Brother: CIA Bomber Under "Huge Pressures"
The brother of a Jordanian doctor accused of being a double agent and blowing himself up, killing seven CIA operatives at a U.S. camp in Afghanistan, said he was a good person who was suffering "huge pressures."
Humam Khalil Abu-Mulal al-Balawi had told his family he was headed to Turkey after returning from Gaza, where he worked as a medic, his brother told CNN Thursday from his family's home in Amman. The brother said al-Balawi was upset about the war in Gaza. "He was a very good person," the brother said.
The bombing - the worst attack against the CIA in decades - exposed the close cooperation between Jordanian intelligence and the CIA, which has for decades helped fund and train Jordanian operatives.

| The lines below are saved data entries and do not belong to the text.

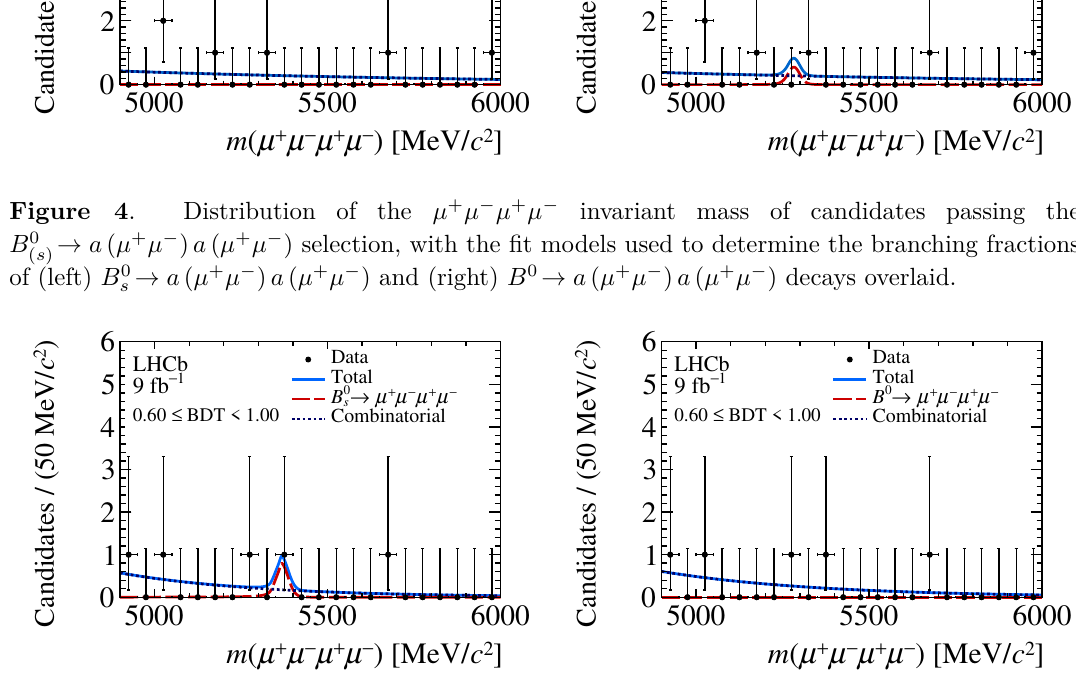
→ µ + µ − µ + µ − and (right) B 0 → µ + µ − µ + µ − decays s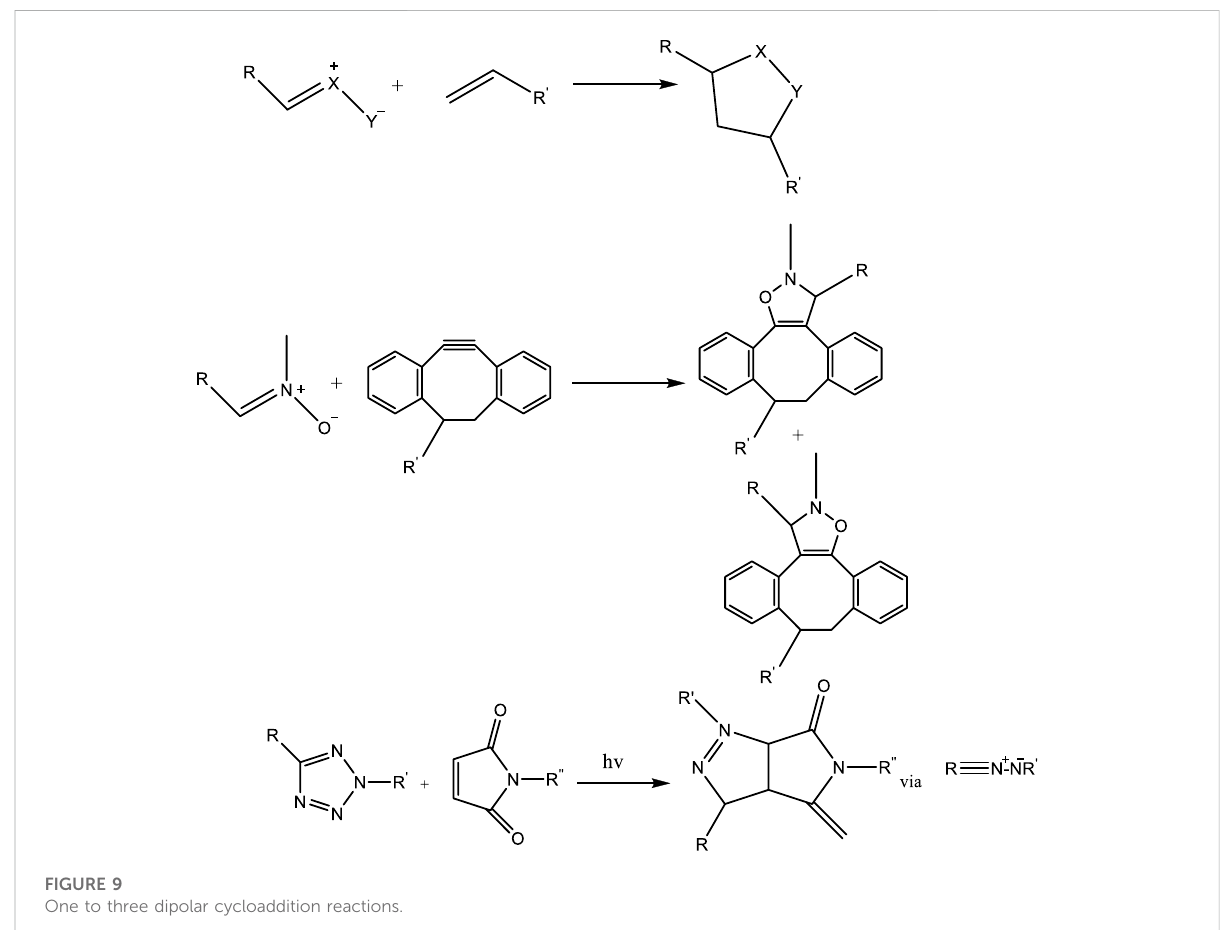
FIGURE 9 One to three dipolar cycloaddition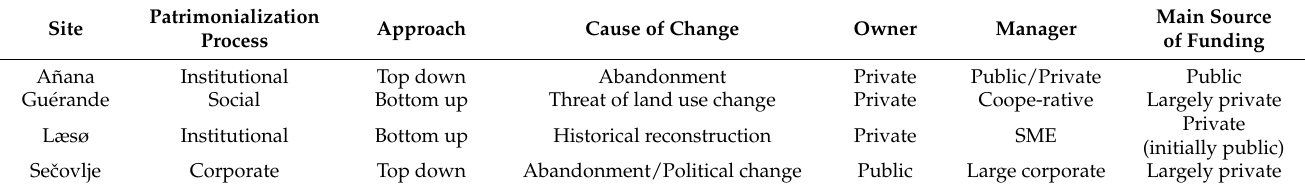
Table 2. Main features of the four study sites. Own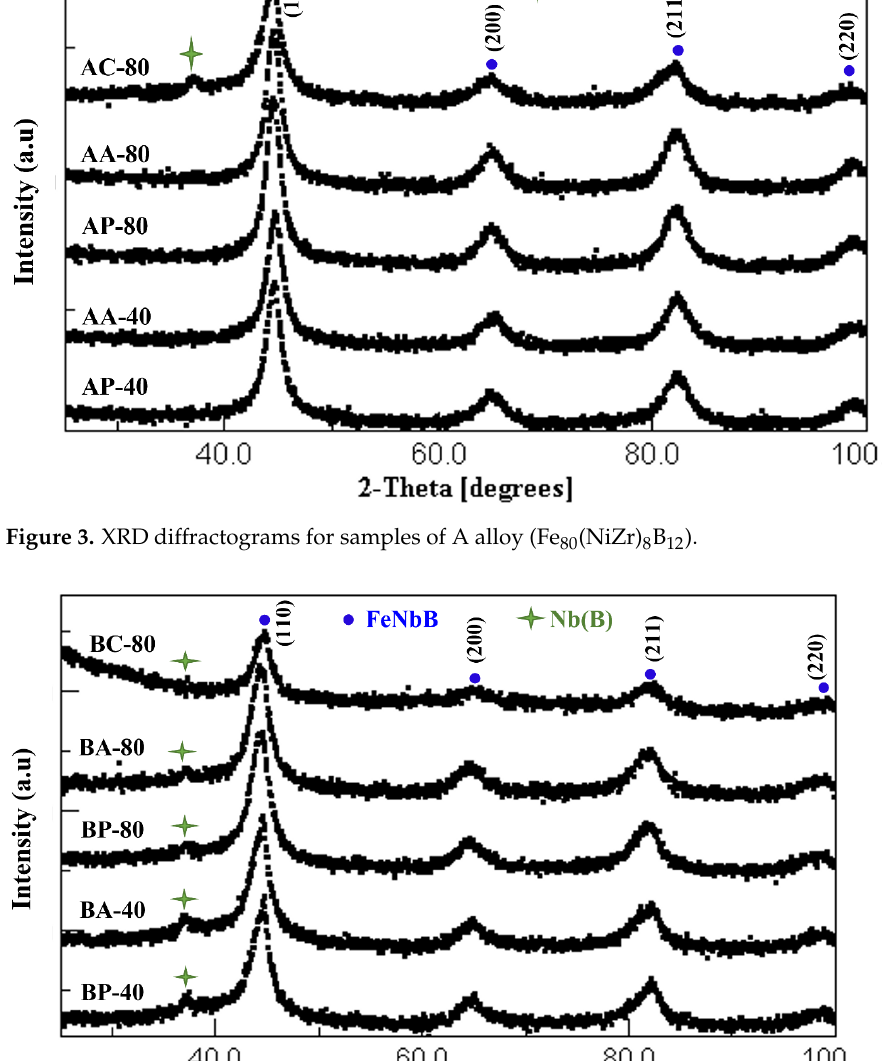
5 of 13 Figure 2. Particle size distribution of: ( a ) AP-40, ( b ) AA-40, ( c ) BP-40, and ( d ) BA-40. Regarding the composition checked by ICP, the results show the composition ratios of Fe, Ni, Zr, Nb, and B are similar in powders and agglomerates to the nominal compo- sition (and also in bulk specimens). Lastly, as seen in the SEM micrographs of the compacted samples, the BC-80 exhib- ited a higher tendency to compact than the AC-80, which showed visible holes and pores. 3.2. XRD Analysis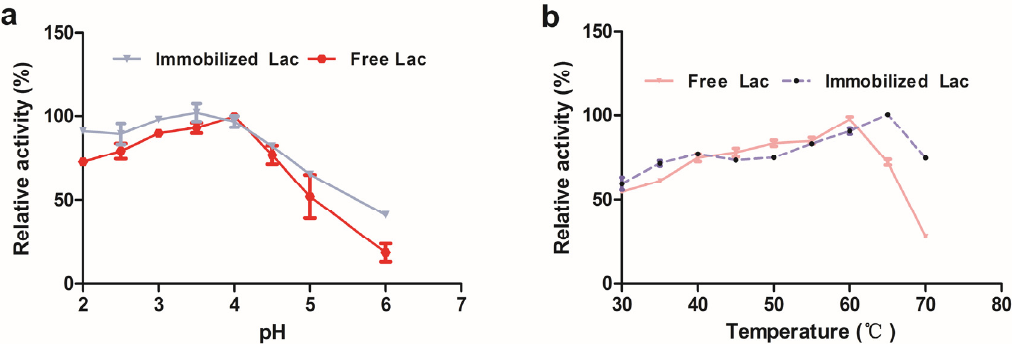
Figure 5. Effects of ( a ) pH and ( b ) temperature on Lac activity.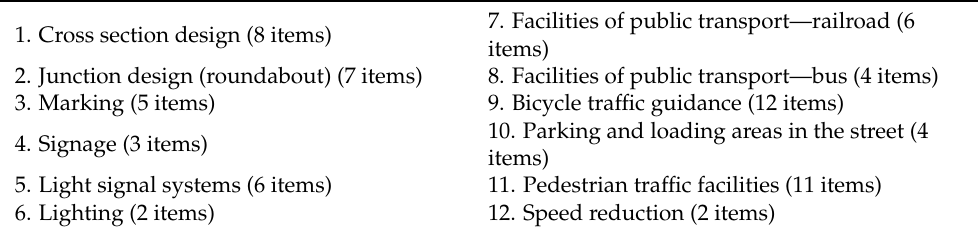
Table 1. 12 scales of the deficit inventory (BASt) in the abbreviated version with 70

Al-Balawi's brother said his father received a mysterious call the day after the bombing saying that while his son was a hero, the family would have "to deal" with the "bad news." Since the bombing, the brother said Jordanian intelligence officials had made several visits to their home.
A top al Qaeda leader Wednesday praised the Dec. 30 attack on the CIA outpost and said it was to avenge the deaths of a Pakistani Taliban leader and two al Qaeda figures.

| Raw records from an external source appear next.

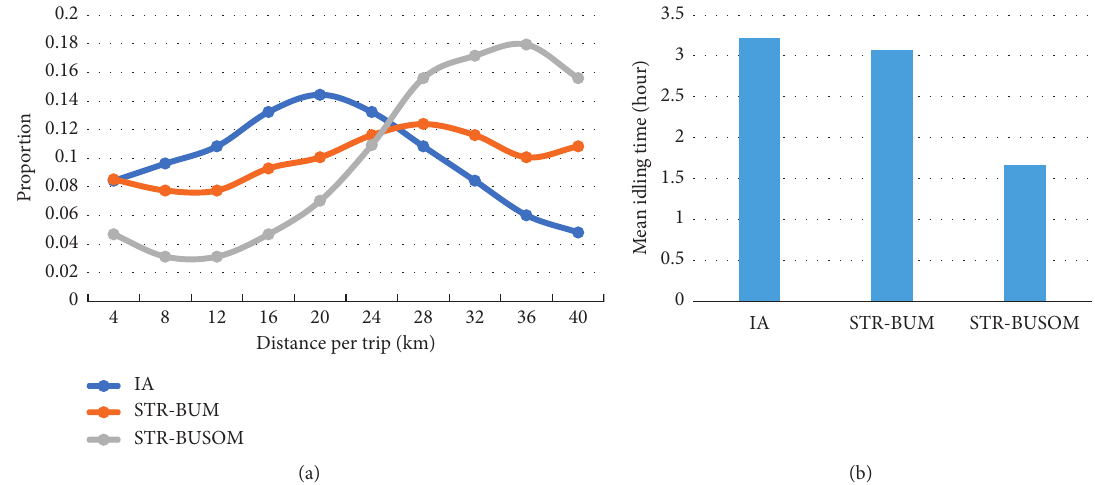
Figure 10: Detailed comparisons on performance of IA and STR. (a) Histogram of distance per trip. (b) Mean idling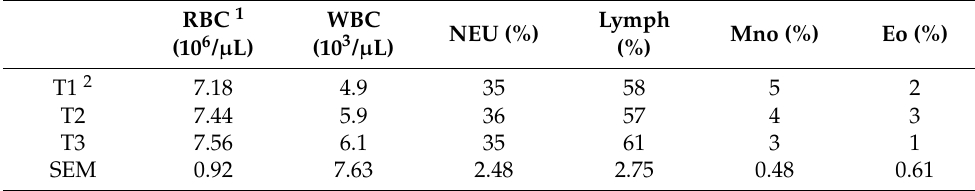
Table 5. Blood parameters changes of mice when supplemented with different diets.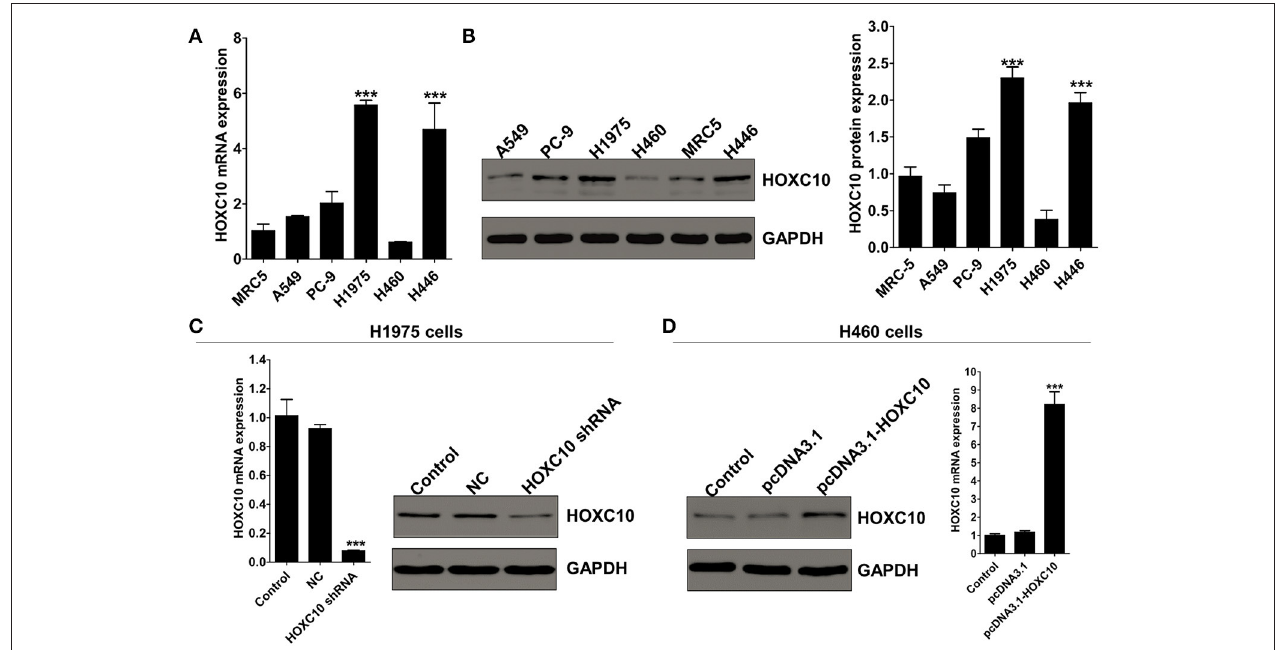
FIGURE 2 | knockdown or ectopic expression of HOXC10 in human lung cancer cell lines. (A) HOXC10 mRNA levels in five lung cancer cell lines and normal lung cells (MRC5). (B) HOXC10 protein expressions in these cell lines evaluated by western blotting. Data are presented as means ± SD , n = 3, *** p < 0.0001 vs. MRC5). (C) H1975 cells were untreated or transfected with either HOXC10 shRNA or scramble shRNA control. HOXC10 expression levels were detected by qRT-PCR and western blotting. (D) H460 cells were untreated or transfected with either pcDNA3.1-HOXC10 or empty vector. HOXC10 expression levels were detected by qRT-PCR and western blotting. Data are presented as means ± SD , n = 3, *** p < 0.0001.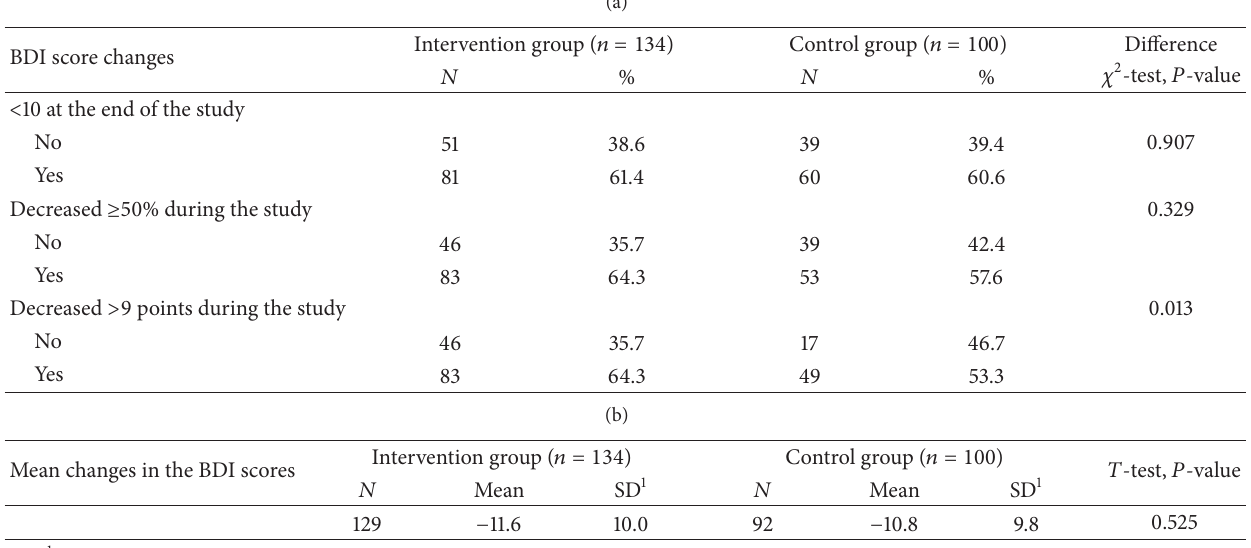
Table 3: The Beck Depression Inventory (BDI) scores and changes in BDI scores during the follow up period, measured in four different ways in the intervention and control groups.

The claim was made in a message on jihadist Internet forums. It added further confusion to which group orchestrated the suicide bombing that killed seven CIA employees and a Jordanian intelligence officer and wounded six.
Also Wednesday, al-Balawi's wife said her husband regarded the United States as an adversary.
Defne Bayrak, the Turkish wife of Humam Khalil Abu-Mulal al-Balawi, told Turkish media by telephone she was shocked at the news that her husband blew himself up at a base in Afghanistan on Dec. 30, killing himself and the officers.
Bayrak, who lives in Istanbul, said her husband had plans to become a specialist in surgery in Turkey and doubts he was working for the CIA.
"I don't believe that he was an agent for CIA or for Jordan," she told private NTV television. "He was someone who even did not like to leave home."
Bayrak, an Arabic language translator for some Turkish media outlets, later told private CNN-Turk television that while in Jordan her husband wrote articles for Jihad Web sites, in which the United States is considered an adversary.